Normal matrix A: [A,A^\dagger]=0
Self Adjoint matrix: B=B^\dagger

The Attempt at a Solution

A is a normal matrix. I assume I can write any matrix as a sum of two other matrices (no conditions imposed yet). So: A=B+C
But A is normal so
AA^\dagger=A^\dagger A
Expanding the AA^\dagger term we have
AA^\dagger=(B+C)(B^\dagger +C^\dagger )
AA^\dagger=BB^\dagger +BC^\dagger+CB^\dagger+CC^\dagger
This will only be equal to A^\dagger A if B and C are self adjoints and commute with each other. (I could write the other steps but I think you got the point).

The problem is that I'm not sure if this proves that ANY normal matrix can be written like the sum of two self adjoint and commuting matrices. I'm not sure what this proves at all. This would still be valid if B=I and C=0, right? Also, I've read some proofs using complex numbers and I just don't see where that's coming from.

 

[BvU]

In fact, I find the question rather questionable. If you succeed, haven't you proven that any normal matrix is self-adjoint as well ? Namely via $A^\dagger=(B^\dagger +C^\dagger )=B+C = A$ ? Or am I ranting ?

(Was that what you meant when you said "if B=I and C=0" ?)

I am puzzled, so I just try something: $A = \begin{pmatrix} 1 & i\\ i & 1\end{pmatrix}$ so that $AA^\dagger = \begin{pmatrix} 1 & 1\\ 1 & 1\end{pmatrix} = A^\dagger A \ \$
Hence A is normal but clearly not self-adjoint.
Pick out a part that IS self-adjoint:
$A+A^\dagger =2{\mathbb I}$ which is clearly self-adjoint, leaving
$A-A^\dagger$ which unfortunately is anti-self-adjoint (a term I invent right here and now)
The nice thing is that these two do commute (since the first one is the identity matrix).
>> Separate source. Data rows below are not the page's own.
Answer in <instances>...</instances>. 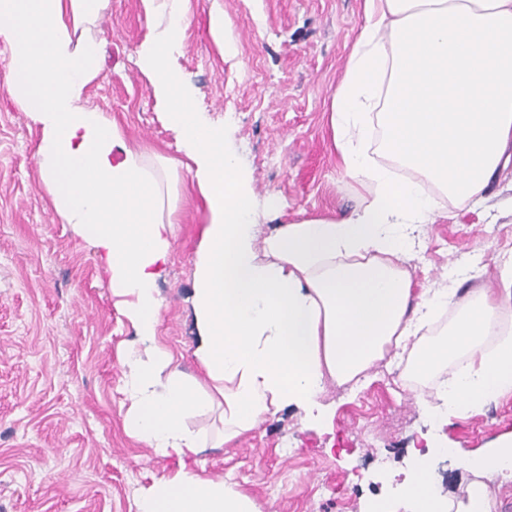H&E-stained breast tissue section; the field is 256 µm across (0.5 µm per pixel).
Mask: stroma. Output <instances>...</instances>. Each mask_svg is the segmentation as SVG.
I'll return each instance as SVG.
<instances>
[{
  "label": "stroma",
  "instance_id": "1",
  "mask_svg": "<svg viewBox=\"0 0 512 512\" xmlns=\"http://www.w3.org/2000/svg\"><path fill=\"white\" fill-rule=\"evenodd\" d=\"M228 22L221 53L209 15ZM191 20L173 63L187 75L198 111L224 127L257 201L279 199L285 218L337 215L365 204L366 188L341 170L327 108L363 23V0H190ZM152 29L142 0H112L100 25L104 60L86 103L112 116L130 147L183 160L175 133L136 51ZM38 134L0 84V512H138V495L178 461L126 435L120 359L134 332L117 312L95 251L60 223L35 166ZM185 197L172 262L158 288L159 339L198 376L188 298L207 211ZM512 167L483 205L449 209L416 225L415 282L464 295L496 288L512 252ZM480 260L488 277L460 281L451 268ZM328 420L307 425L290 406L250 434L207 449L204 474L230 478L264 512H368L393 501L398 472L432 429L415 392L384 367L368 383H327ZM450 447L478 453L512 435V394L482 413L450 420Z\"/></svg>",
  "mask_w": 512,
  "mask_h": 512
}]
</instances>
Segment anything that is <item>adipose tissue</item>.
Instances as JSON below:
<instances>
[{"label": "adipose tissue", "mask_w": 512, "mask_h": 512, "mask_svg": "<svg viewBox=\"0 0 512 512\" xmlns=\"http://www.w3.org/2000/svg\"><path fill=\"white\" fill-rule=\"evenodd\" d=\"M154 24L137 51L164 117L178 135L207 208L195 258L194 356L208 382L180 372L158 340L181 195L177 161L130 148L123 129L85 104L102 63L99 22L111 0H0L5 89L39 133L35 164L55 214L100 259L114 305L137 343L121 358L128 436L179 468L141 491L139 512H262L223 479L202 477V453L253 431L293 405L322 416L326 382L398 368L433 426L480 413L512 393V257L501 289L464 297L415 289L406 265L413 228L439 203L484 201L512 164V0H364L360 28L329 106L345 174L370 189L366 204L334 217L275 222L259 234L254 198L224 129L193 104L172 64L189 0H142ZM457 314L434 335L442 310ZM442 382L436 396L426 387ZM219 412L212 431L193 416ZM194 458L187 466L185 458ZM447 457L473 474L461 500L432 476ZM512 475V440L483 455L439 441L414 455L400 484L412 512H493L481 477Z\"/></svg>", "instance_id": "adipose-tissue-1"}]
</instances>
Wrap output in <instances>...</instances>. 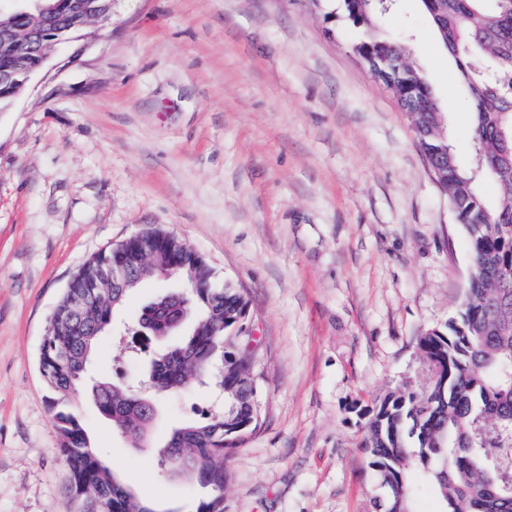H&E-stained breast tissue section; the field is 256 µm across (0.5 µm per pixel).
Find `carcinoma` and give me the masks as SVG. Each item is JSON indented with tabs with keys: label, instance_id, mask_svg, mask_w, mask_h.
Masks as SVG:
<instances>
[{
	"label": "carcinoma",
	"instance_id": "carcinoma-1",
	"mask_svg": "<svg viewBox=\"0 0 512 512\" xmlns=\"http://www.w3.org/2000/svg\"><path fill=\"white\" fill-rule=\"evenodd\" d=\"M61 17L47 28L34 10L18 7L0 17V69L10 65L13 34L31 29L42 39L69 35L73 0H55ZM444 49L454 60L471 105L474 163H461L449 138L442 106L413 115L414 134L426 155L441 157L439 186L456 209L472 264L464 300L456 316L418 338L429 367L428 384L416 392L386 394L371 410L364 449L381 498L377 512H412L408 472L419 469L431 482L441 512H512V0H420ZM392 0H341L345 18L358 30L351 50L360 56L385 55L392 61L391 91L402 100L436 99L423 72L403 60L382 18ZM495 186L489 198L485 187ZM129 253L150 252L147 268L129 271L112 283V253L87 263L94 280L75 289L86 297L79 316L64 311L60 299L49 321L39 368L49 391L60 453L68 467L65 493L75 512H153L115 475L112 465L90 444L74 394L87 376L97 338L112 325L114 309L145 277H176L195 288H180L145 305L138 320L153 333L179 330L170 324L186 308L193 329L180 341L150 354L145 386L161 394L193 379L224 390L217 420L187 421L175 428L157 452L173 474L213 487L224 475L225 449L234 448L258 424L249 346L234 343L233 332L247 316L248 300L230 283L218 287L204 258L186 244L148 229L124 240ZM223 346L224 366L213 373ZM88 394L115 433L140 447L155 417L149 392L110 381L87 385Z\"/></svg>",
	"mask_w": 512,
	"mask_h": 512
}]
</instances>
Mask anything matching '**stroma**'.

Don't see a proof of the original claim shining through..

 

[diegzumillo]

Honestly, I believe the statement is supposed to say 'linear combination' instead of sum. If I'm allowed to have scalars multiplying the matrices then they can be commuting and self adjoint without making A be self adjoint as well, and the proof can be valid for a larger class of matrices (normal, maybe? I have to check it)

 

[DEvens]

$A = \begin{pmatrix} 1 & i\\ i & 1\end{pmatrix}$ so that $AA^\dagger = \begin{pmatrix} 1 & 1\\ 1 & 1\end{pmatrix} = A^\dagger A \ \$

Isn't $AA^\dagger = \begin{pmatrix} 2 & 0\\ 0 & 2\end{pmatrix}$ ?

 

[DEvens]

Honestly, I believe the statement is supposed to say 'linear combination' instead of sum. If I'm allowed to have scalars multiplying the matrices then they can be commuting and self adjoint without making A be self adjoint as well, and the proof can be valid for a larger class of matrices (normal, maybe? I have to check it)

For example A = B + i C ? Then B is real(A) and C is imaginary(A).

 

[Fredrik]

I agree that the best result you can hope for is to be able to rewrite A as B+iC, where B and C are self-adjoint commuting matrices. You can think of them as the real and imaginary part of A.

One way to find B and C is to see what A=B+iC tells you about $A^\dagger$, and then solve for B and C. Another is to just fiddle around with A and $A^\dagger$ for a while. Is there a way to combine $A$ and $A^\dagger$ into a self-adjoint matrix?